Нам теперь остается сказать несколько слов об интерперсоналистическом характере подобной онтологии, о ее, можно сказать, мы-характере. Здесь уместно будет сказать о том, что с детских лет не только путешествия влекли к себе юного мыслителя, но и театр, драматическая и драматургическая стихия. Действительно, многое в философском развитии французского мыслителя объясняется его укрепившейся еще в детские годы любовью к театру. Увлечение театром, а юный Марсель, по его словам, был «без ума от него», – верный путь к развитию художественного начала будущей творческой личности. Достаточно вспомнить в связи с этим театральные увлечения молодого Блока или А. Бенуа. Но театр для Марселя в его юные годы был не просто захватывающим искусством зрелищного представления, но «привилегированным способом выражения»[5] мысли и чувства. И именно этот мыслительно и, в конце концов, философски акцентированный и артикулированный театр и стал театром Марселя как первичной формой выработки его основных идей.
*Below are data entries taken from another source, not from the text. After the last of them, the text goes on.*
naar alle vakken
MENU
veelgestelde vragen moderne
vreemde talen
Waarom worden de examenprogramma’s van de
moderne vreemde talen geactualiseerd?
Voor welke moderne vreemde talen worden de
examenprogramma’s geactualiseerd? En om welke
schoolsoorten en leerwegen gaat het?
Прежде всего, театр приучил его мыслить в лицах и ради них, способствуя его отказу от философии «Я», от картезианского и, тем более, фихтеанского трансцендентального Эго, из себя, якобы, полагающего не-«Я». Интерсубъективность как основное требование философского поиска вообще, и онтологического – в особенности, имеет у Марселя свои театральные корни. «Я считаю, – пишет сам философ, – что мои персонажи заменяли мне сестер и братьев, которых у меня не было, но которых мне так не хватало»[6]. Искусство, не обязательно драматургическое, способно воссоздавать то, что в объективном плане отсутствует в жизни, но крайне необходимо человеку для его бытия как личности. Такой способ бытия, по Марселю, и есть присутствие (la présence), важнейшая категория его философии бессмертия.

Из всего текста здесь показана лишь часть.